1. Choose your platforms
As a general rule, we recommend using Facebook for raising awareness locally and Twitter for joining national (or international!) conversations. But, like all general rules, there are many exceptions so don’t be bound by this distinction. You know your local area best and if you know that there are lots of local conversations happening on Twitter, follow your instincts!
If your volunteers already heavily use one platform, prioritise the use of that platform because you can tap into their existing networks. For example, you can invite your friends on Facebook to like your Community Sponsorship Group's page.
And don't forget about Instagram! If you have a volunteer who's particularly good at taking photos, Instagram can be a really brilliant way to raise awareness.
2. Create a base
On Twitter, you'll need to create an account for your Community Sponsorship Group. Check out this account from a Community Sponsorship Group in North London.
On Facebook, a volunteer who already has an account can set up a group or a page for your Community Sponsorship Group. Here's a useful article giving some pros and cons of groups versus pages if you're trying to decide between the two. And check out this Facebook page from a Community Sponsorship Group in the South West of England.
3. Join the conversation
Use #CommunitySponsorship so that your posts will be picked up by other Community Sponsorship Groups and charities supporting the movement. During Refugee Week you can also use #RefugeeWeek2020 to join the broader conversation.
4. Make use of your personal social media accounts
When you set up a profile for your Community Sponsorship Group, you might find that it takes a little while to get followers.
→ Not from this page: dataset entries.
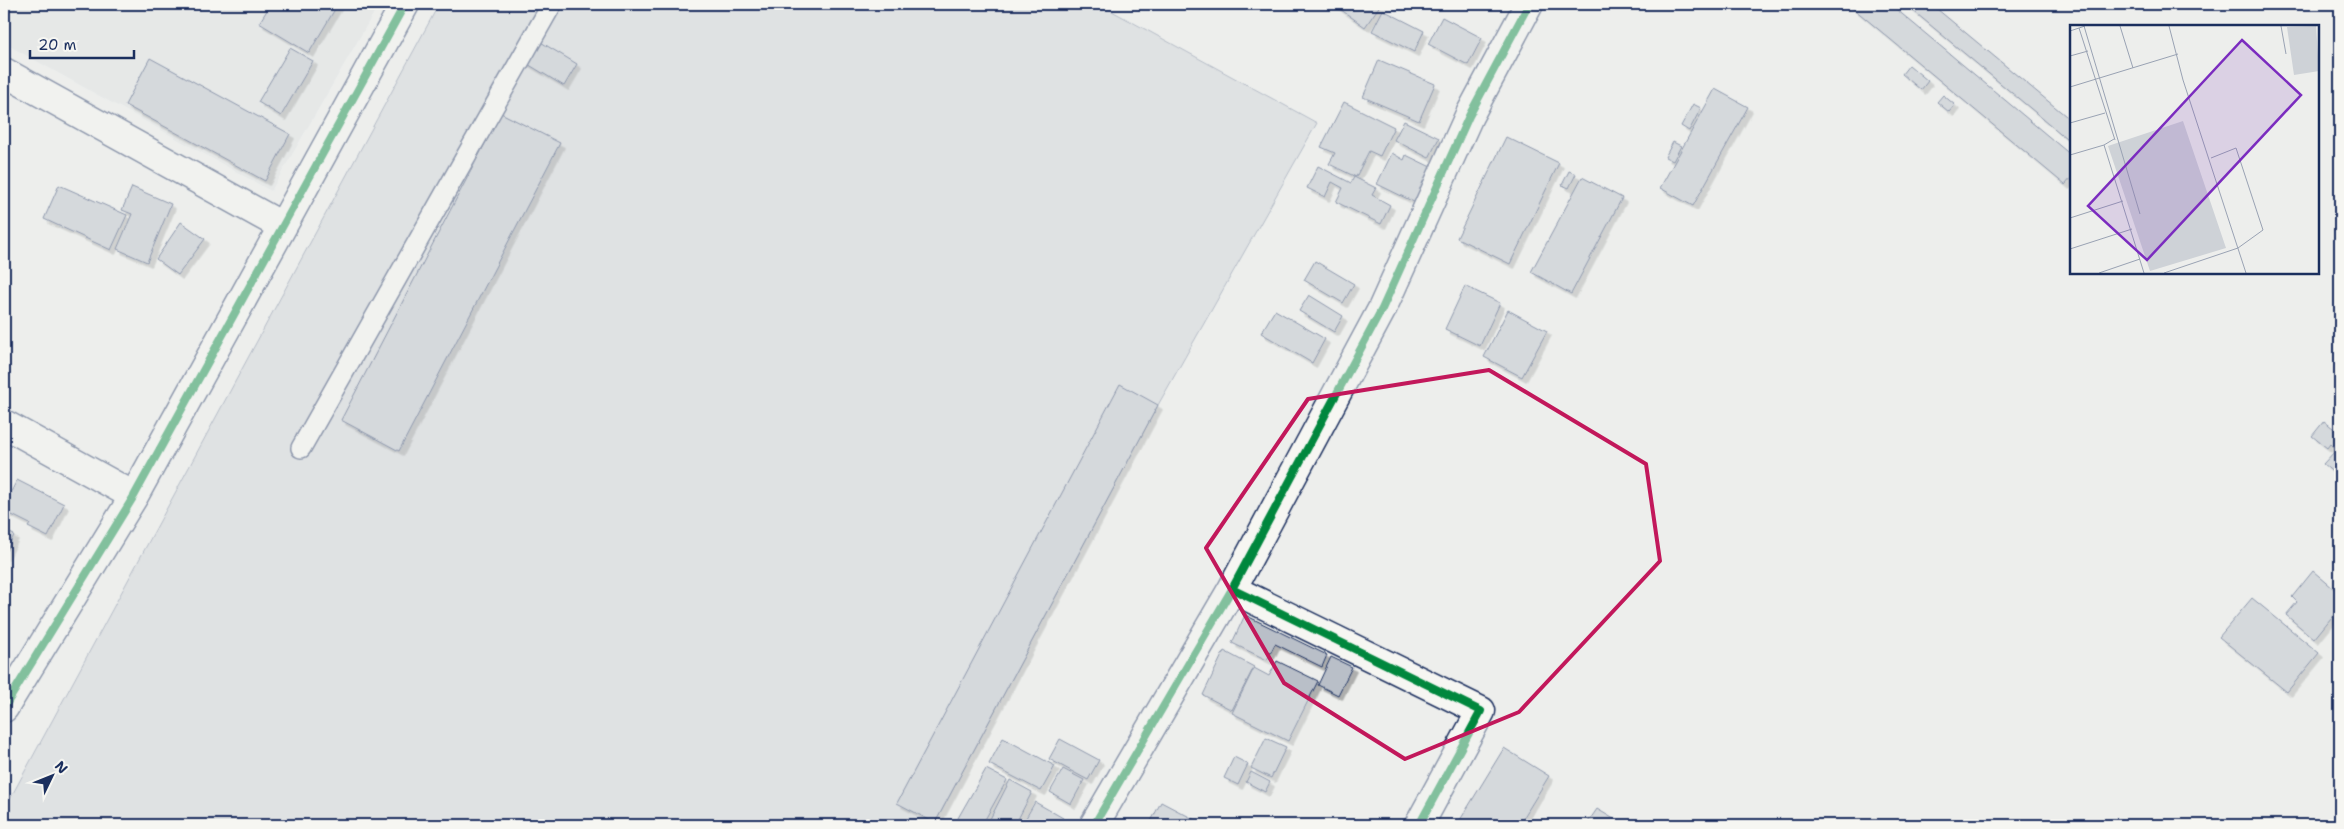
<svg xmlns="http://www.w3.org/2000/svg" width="2344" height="829" viewBox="0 0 2344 829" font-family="'Shantell Sans',sans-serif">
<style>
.built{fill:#dde0e1}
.green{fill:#ced2d7;stroke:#74809a}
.building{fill:#b9bfc8;stroke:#1b2f5e;filter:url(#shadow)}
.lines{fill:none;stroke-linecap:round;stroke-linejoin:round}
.lane-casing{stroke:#1b2f5e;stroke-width:22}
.street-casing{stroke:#1b2f5e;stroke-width:31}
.lane{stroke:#f6f6f2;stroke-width:19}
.street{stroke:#f6f6f2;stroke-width:28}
.cycleway-casing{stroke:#f6f6f2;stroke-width:11}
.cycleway{stroke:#00873e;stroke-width:8}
.marked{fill:none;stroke:#c2185b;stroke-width:4;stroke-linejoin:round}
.inset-road{fill:none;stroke:#99a2b3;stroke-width:1}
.view{fill:#7b2cbf;fill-opacity:0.15;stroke:#7b2cbf;stroke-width:2.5}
.inset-edge{fill:none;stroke:#1b2f5e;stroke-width:2.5}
</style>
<defs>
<filter id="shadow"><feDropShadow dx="4.5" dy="4.5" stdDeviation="0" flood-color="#0004"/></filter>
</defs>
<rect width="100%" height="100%" fill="#edeeec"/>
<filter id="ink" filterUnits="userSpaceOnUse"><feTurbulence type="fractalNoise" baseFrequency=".02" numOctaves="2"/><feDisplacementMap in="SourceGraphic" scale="10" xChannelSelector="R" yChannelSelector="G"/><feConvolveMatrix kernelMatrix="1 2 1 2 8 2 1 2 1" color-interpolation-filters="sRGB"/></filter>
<g filter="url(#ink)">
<path class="built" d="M4 4H379L271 191 4 43Z"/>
<path class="green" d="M439 4H1099L1317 123 1158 405 934 825H4V810Z"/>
<path class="building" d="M271 4H338L309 53 259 23Z
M1333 4H1381L1365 27Z
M1848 4H1890L2072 156V177L2065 185Z
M1905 4H1931L2072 121V143Z
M1383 10 1424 31 1414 52 1372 31Z
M1442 17 1482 38 1468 65 1428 44Z
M534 38 577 64 564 86 521 60Z
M290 48 313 61 281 116 258 102Z
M150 58 290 134 265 181 125 105Z
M1379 60 1435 84 1419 121 1363 97Z
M1909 65 1928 81 1921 90 1902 74Z
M1715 89 1748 107 1693 206 1660 188Z
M1943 95 1955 105 1949 112 1937 102Z
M1344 102 1394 127 1380 156 1369 151 1356 177 1329 164 1335 153 1321 147Z
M1693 104 1701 108 1689 131 1681 126Z
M501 113 560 143 399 451 341 420Z
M1404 121 1439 138 1429 158 1394 140Z
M1506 137 1559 163 1510 264 1457 238Z
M1673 142 1681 146 1673 161 1665 157Z
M1392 153 1404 160 1406 155 1435 169 1418 204 1377 184Z
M1318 166 1351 183 1354 177 1376 188 1372 195 1390 205 1381 224 1336 202 1343 188 1332 182 1325 197 1307 188Z
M1569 171 1576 174 1569 188 1562 185Z
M1582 177 1622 198 1571 294 1531 272Z
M59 185 127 215 111 250 44 219Z
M132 187 171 204 147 262 117 249 132 214 122 210Z
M181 222 205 239 178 275 156 259Z
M1315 261 1354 284 1343 303 1304 280Z
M1465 286 1500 303 1480 346 1445 329Z
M1309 295 1343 316 1334 332 1299 311Z
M1275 310 1325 339 1312 363 1261 333Z
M1508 310 1547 331 1522 377 1484 357Z
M1120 384 1158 405 935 823 897 803Z
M2324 421 2338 432 2340 429V478L2323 464 2336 450 2330 444 2327 448 2312 436Z
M17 480 64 504 48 537 28 527 30 524 4 511V506Z
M4 530 14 535 4 556Z
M2313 571 2340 594V607L2314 639 2286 615 2297 602 2292 597Z
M2252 598 2319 653 2287 692 2219 637Z
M1245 615 1327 655 1322 667 1275 644 1267 660 1232 643Z
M1224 651 1254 667 1232 710 1203 695Z
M1331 657 1352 667 1338 695 1318 685Z
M1277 661 1318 681 1288 741 1232 713 1254 668 1269 676Z
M1003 738 1055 766 1041 791 989 764Z
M1266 738 1286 747 1271 778 1251 768Z
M1060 739 1099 760 1088 780 1049 759Z
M1504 748 1549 776 1519 825H1457Z
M1234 757 1248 764 1238 785 1224 778Z
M986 769 1007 780 982 825H954Z
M1063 769 1084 780 1071 804 1050 792Z
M1251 772 1270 782 1265 792 1246 782Z
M1010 780 1032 792 1015 825H996L989 821Z
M1035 802 1063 818 1059 825H1022Z
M1161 802 1205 825H1149Z
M1597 809 1624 825H1586Z"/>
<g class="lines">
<defs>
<path id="lane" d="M301 448 552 4"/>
<path id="street" d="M4 72 282 226
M4 424 134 496
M1232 589 1481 711 1419 825
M4 708 134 496 405 4
M1094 825 1232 589 1382 309 1469 116 1529 4"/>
</defs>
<use href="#lane" class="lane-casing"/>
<use href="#street" class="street-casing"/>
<use href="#lane" class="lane"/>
<use href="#street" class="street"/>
<defs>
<path id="cycleway" d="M1232 589 1481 711 1419 825
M4 708 134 496 405 4
M1094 825 1232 589 1382 309 1469 116 1529 4"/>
</defs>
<use href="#cycleway" class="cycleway-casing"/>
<use href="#cycleway" class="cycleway"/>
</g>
</g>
<path d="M0 0H2344V829H0ZM1489 370 1646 464 1660 561 1519 712 1405 759 1284 683 1206 548 1308 399Z" fill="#edeeec" fill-opacity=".55" fill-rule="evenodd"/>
<path class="marked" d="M1489 370 1646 464 1660 561 1519 712 1405 759 1284 683 1206 548 1308 399Z"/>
<g transform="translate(2070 25)">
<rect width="249" height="249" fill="#edeeec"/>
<path d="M246 1 249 46 224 50 217 2ZM113 96 156 223 80 246 38 121Z" fill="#ced2d7"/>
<path class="inset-road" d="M14 1 70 189M50 1 63 43M99 1 113 55 176 248M211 1 216 29M9 3 45 115M0 6 15 1M0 31 18 26M0 62 108 29M0 98 35 88M44 114 34 120 74 248M0 130 34 120M0 193 53 176M0 224 62 204M29 248 70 234M94 248 168 223 193 205 166 123 141 133"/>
<path class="view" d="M172 15 231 70 77 235 18 181Z"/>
<rect width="249" height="249" class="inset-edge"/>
</g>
<rect width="2344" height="829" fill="none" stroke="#f6f6f2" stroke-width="20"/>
<rect x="10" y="10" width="2324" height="809" fill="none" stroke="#1b2f5e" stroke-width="2" filter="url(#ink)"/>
<g transform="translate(52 776) rotate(47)" stroke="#f6f6f2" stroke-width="4" paint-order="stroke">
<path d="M0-4L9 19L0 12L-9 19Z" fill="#1b2f5e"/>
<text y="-8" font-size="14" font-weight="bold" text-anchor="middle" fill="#1b2f5e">N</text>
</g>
<path d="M30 50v8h104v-8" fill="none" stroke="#1b2f5e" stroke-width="2.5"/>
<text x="38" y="50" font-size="15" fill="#1b2f5e" stroke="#f6f6f2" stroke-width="4" paint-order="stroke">20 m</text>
</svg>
But lots of your volunteers will probably already have accounts on Twitter, Facebook and Instagram and will have lots of followers and friends. It's a good idea to make use of your existing networks by getting your volunteers to share the your Community Sponsorship Group’s posts and encouraging people to follow, like or join.
4. Use pictures
Whichever platform you use, posts with pictures get more views. And if you want to get even more views...
5. ...use videos!
While pictures are great... videos are even better! Video clips on social media should be short. Aim for 30 seconds or so. If you can, try to include subtitles as lots of people watch without having the sound up. But if this is all getting a bit too technical for you, don't worry. You don't need to make fancy videos to raise awareness. You can always stick to photos.
6. Amplify others' voices
Search #CommunitySponsorship to discover posts from other #CommunitySponsorship Groups and the organisations that support them. Share these posts and add comments. This way you'll help build momentum across the Community Sponsorship movement more widely. If you're new to social media and you're unsure about creating posts yourself, sharing other people's content is a good place to start!
7. Tell stories
People respond to stories. It's just how our brains work! If you have a photo that you want to share, think of a way you can make this into a little story. It doesn't need to be long or complex -- just frame it with a beginning, a middle and an end, and give it a setting and a main character.
8. Find stories in yourselves
Community Sponsorship is special because not only is it about supporting refugees, but it's also about recognising the positive impact that welcoming strangers can have on communities and the individuals within those communities. Try to tell these stories – how has welcoming refugees changed you? What have you gained from this experience? We often hear that by getting involved in Community Sponsorship, people get to know their neighbours for the first time and feel a new sense of purpose. Tell these stories to inspire others to get involved.
9. Informed consent is key
If you're going post about the refugees you support or any of your volunteers, you MUST check that they are happy for you to do this. Don't post about someone without asking them.
10. Dealing with negative comments
Sometimes you will encounter people on social media who disagree with welcoming refugees. Our general advice is not to engage if you get negative comments on a post or on your profile. This is because people do not generally go on social media to engage in reasonable debate and you are unlikely to convince someone to change their mind by responding to their comments. By replying, you're more likely to waste your own energy and you may risk turning your post into a bigger debate with others wading in. If you do find that your post has attracted nasty comments, you can always delete the post. And if you get a really nasty comment, you should report the account.